── Information provided ──

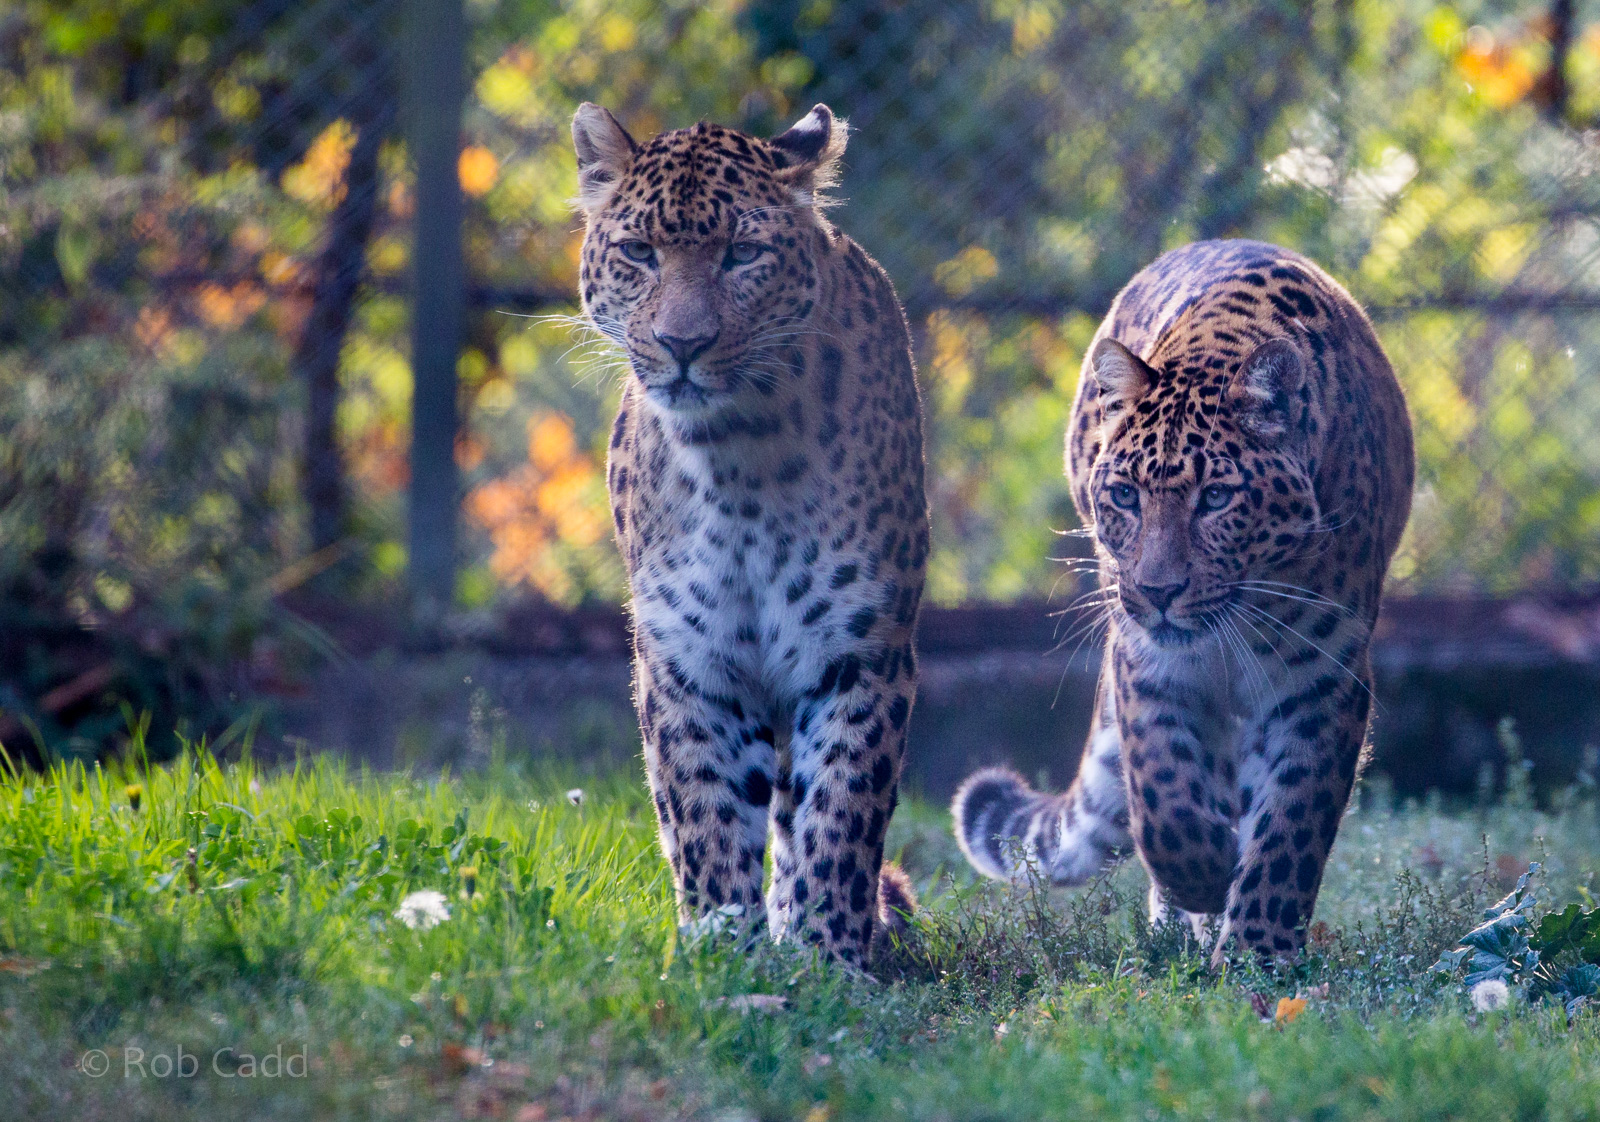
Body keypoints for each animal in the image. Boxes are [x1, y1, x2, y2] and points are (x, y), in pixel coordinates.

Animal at [571, 101, 928, 965]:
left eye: (742, 255)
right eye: (640, 252)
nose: (683, 344)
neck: (738, 459)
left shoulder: (860, 653)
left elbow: (841, 811)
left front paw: (831, 957)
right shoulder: (687, 660)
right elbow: (702, 809)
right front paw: (720, 951)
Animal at [952, 239, 1414, 963]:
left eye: (1217, 498)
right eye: (1124, 496)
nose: (1157, 590)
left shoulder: (1324, 681)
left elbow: (1292, 824)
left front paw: (1259, 951)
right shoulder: (1148, 664)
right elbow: (1162, 788)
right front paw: (1200, 877)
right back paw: (1182, 919)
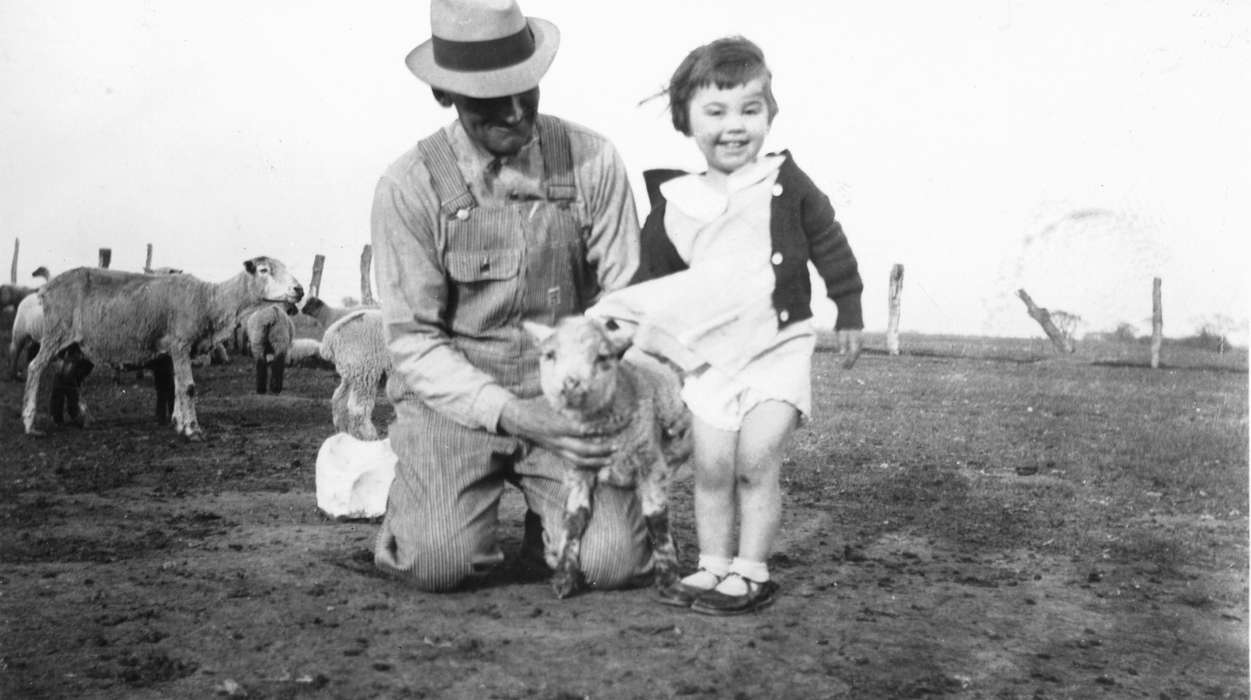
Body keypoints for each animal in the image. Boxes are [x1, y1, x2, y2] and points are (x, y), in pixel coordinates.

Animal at [23, 253, 301, 437]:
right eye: (264, 270)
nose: (299, 289)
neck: (209, 301)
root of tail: (46, 288)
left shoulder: (178, 350)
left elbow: (176, 386)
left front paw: (178, 422)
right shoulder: (180, 344)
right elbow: (187, 387)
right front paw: (192, 429)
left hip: (79, 347)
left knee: (70, 377)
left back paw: (82, 418)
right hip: (56, 332)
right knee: (36, 367)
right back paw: (30, 423)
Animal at [320, 308, 387, 440]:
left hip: (351, 373)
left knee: (339, 400)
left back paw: (345, 433)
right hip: (365, 370)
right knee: (357, 408)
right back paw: (369, 436)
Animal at [520, 315, 690, 600]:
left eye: (602, 357)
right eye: (550, 355)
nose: (570, 384)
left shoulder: (651, 465)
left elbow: (656, 519)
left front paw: (669, 581)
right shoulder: (577, 470)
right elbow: (573, 520)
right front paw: (565, 577)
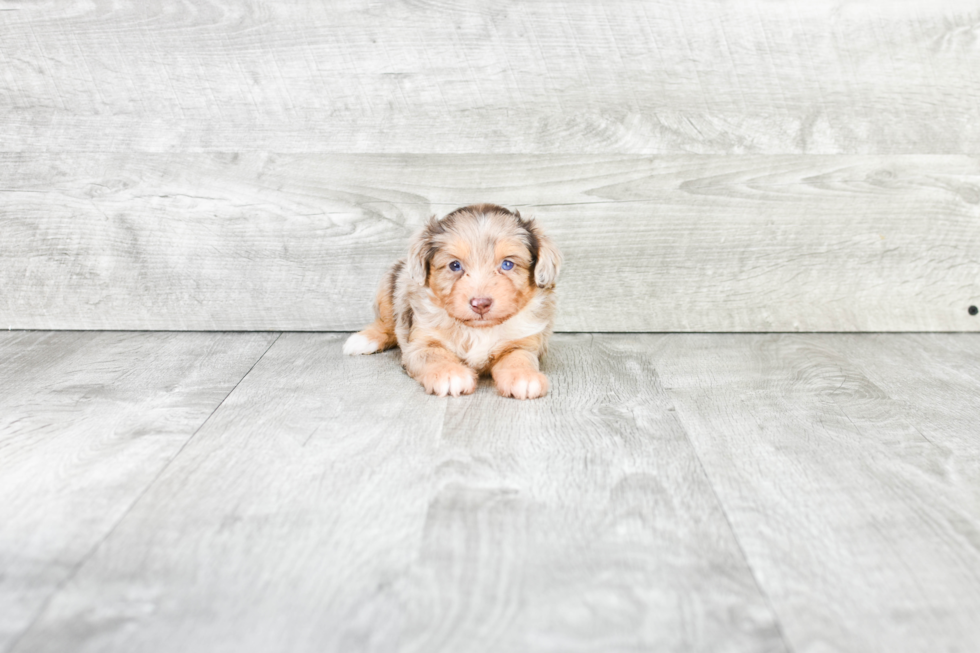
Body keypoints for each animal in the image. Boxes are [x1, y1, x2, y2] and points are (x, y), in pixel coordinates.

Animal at [344, 204, 564, 398]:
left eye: (507, 264)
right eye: (455, 265)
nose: (480, 304)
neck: (478, 330)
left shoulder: (524, 343)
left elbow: (519, 357)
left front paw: (524, 376)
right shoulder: (420, 343)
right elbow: (435, 355)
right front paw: (450, 374)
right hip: (391, 282)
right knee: (387, 324)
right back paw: (364, 339)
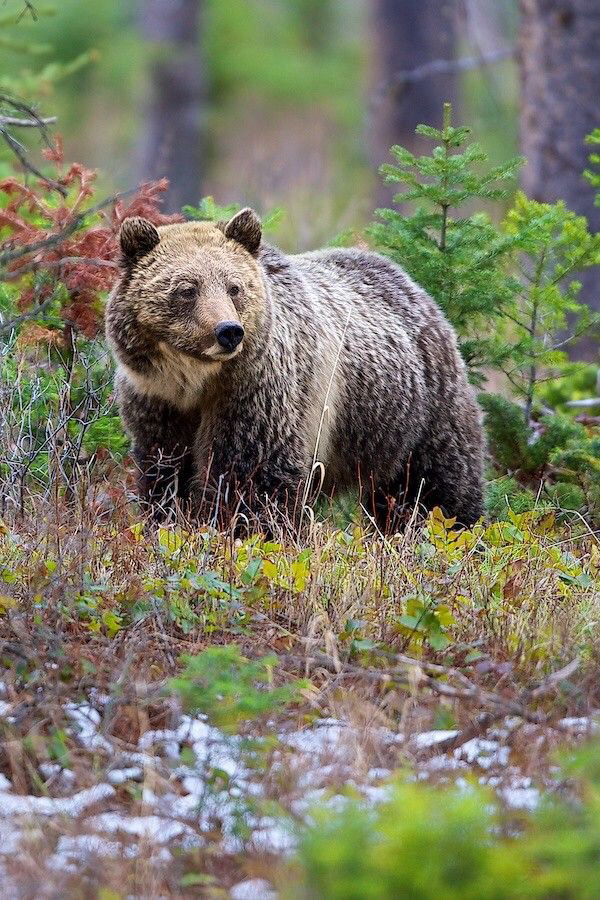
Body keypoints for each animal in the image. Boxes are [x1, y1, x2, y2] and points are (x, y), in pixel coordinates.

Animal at [105, 209, 486, 536]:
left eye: (234, 287)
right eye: (187, 289)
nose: (228, 331)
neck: (195, 381)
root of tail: (417, 288)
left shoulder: (259, 392)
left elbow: (251, 476)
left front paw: (238, 528)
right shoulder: (155, 401)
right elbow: (164, 471)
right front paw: (169, 521)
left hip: (417, 412)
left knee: (433, 484)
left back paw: (450, 531)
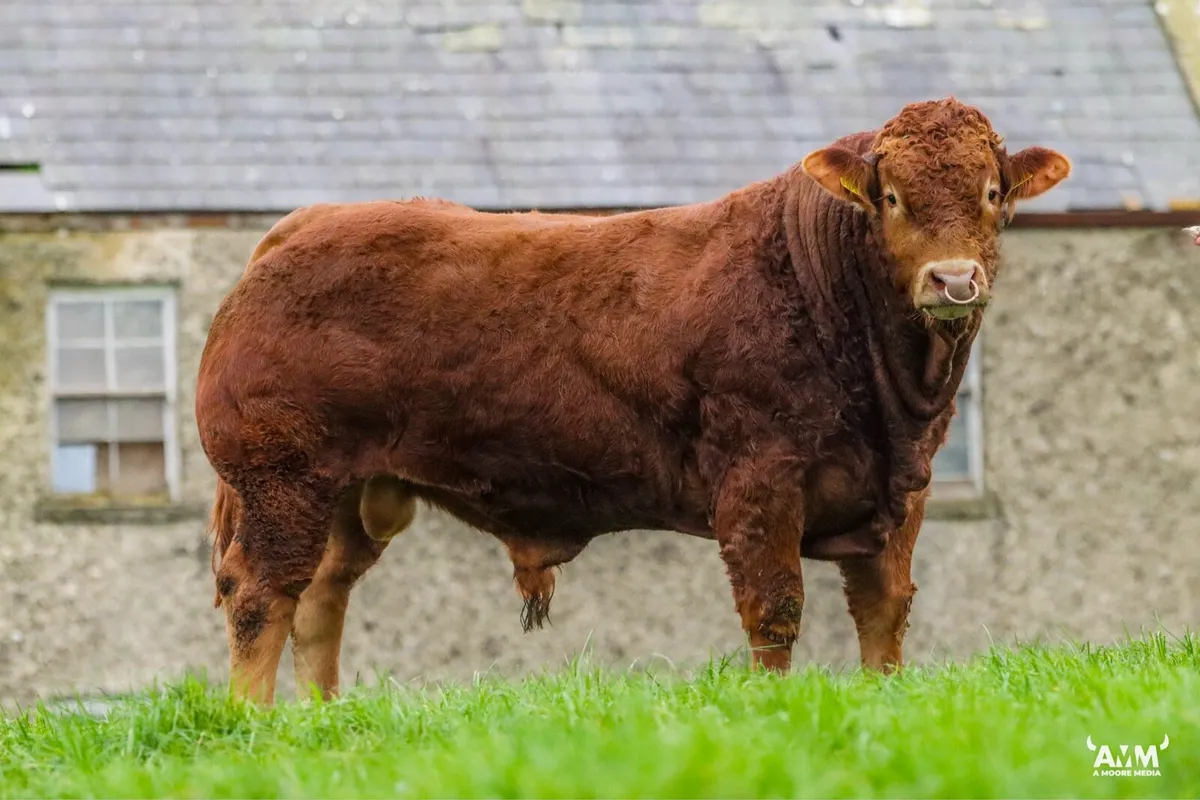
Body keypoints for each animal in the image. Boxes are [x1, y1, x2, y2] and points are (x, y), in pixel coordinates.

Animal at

───

- _About this exercise_: Your answer must be a single number: the count of lines in the records above that contain "shoulder".

- _Response_: 12